Goal: Render each line of the listing below as a JSON list of strings, one string per line, with blank lines dropped. Leave the pictures out of the list.

## begin The data

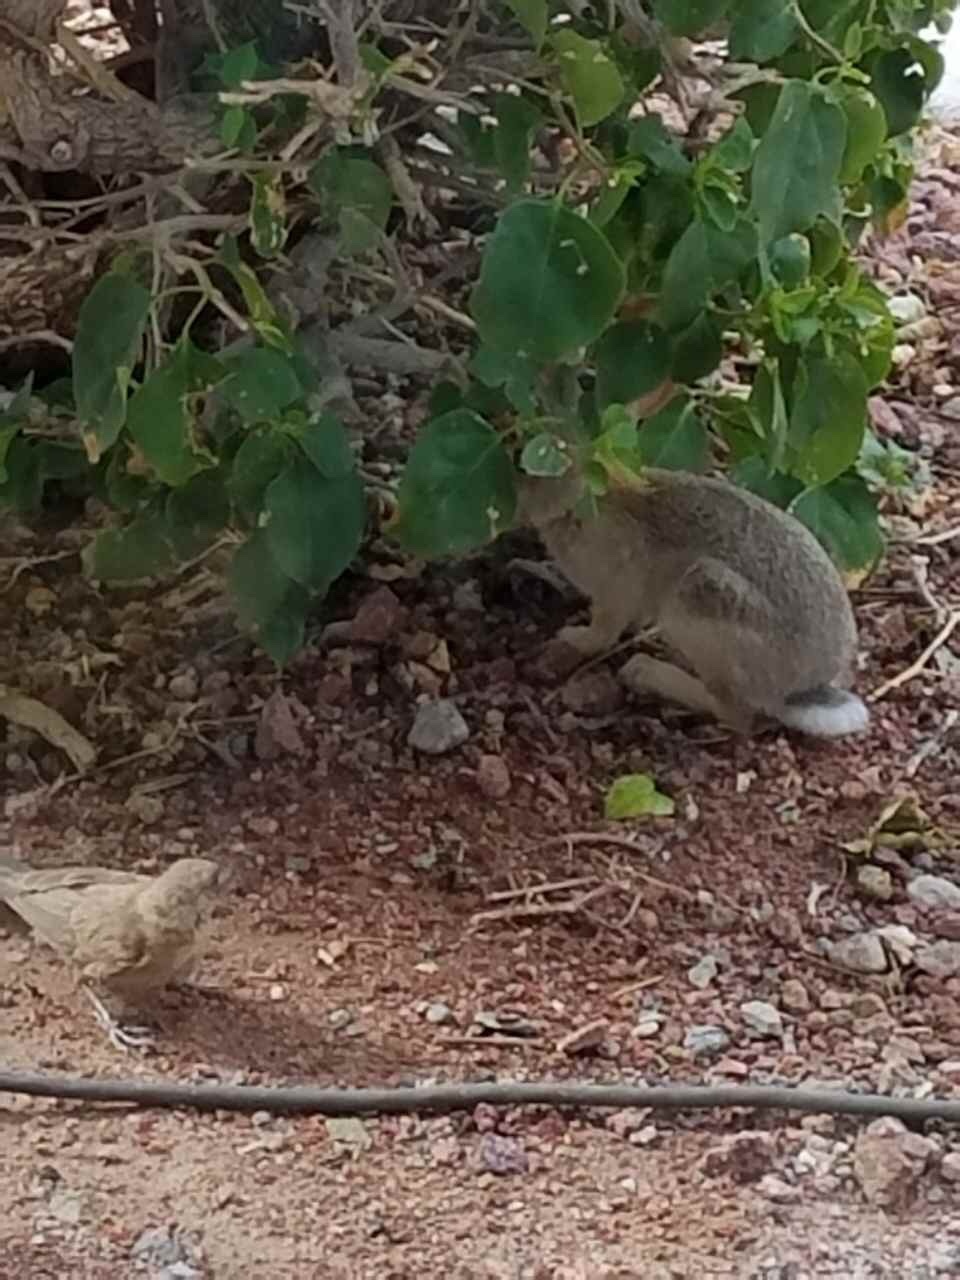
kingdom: Animalia
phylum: Chordata
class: Mammalia
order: Lagomorpha
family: Leporidae
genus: Sylvilagus
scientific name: Sylvilagus floridanus
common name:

## end The data

Problem solution:
[
  "kingdom: Animalia",
  "phylum: Chordata",
  "class: Mammalia",
  "order: Lagomorpha",
  "family: Leporidae",
  "genus: Sylvilagus",
  "scientific name: Sylvilagus floridanus",
  "common name:"
]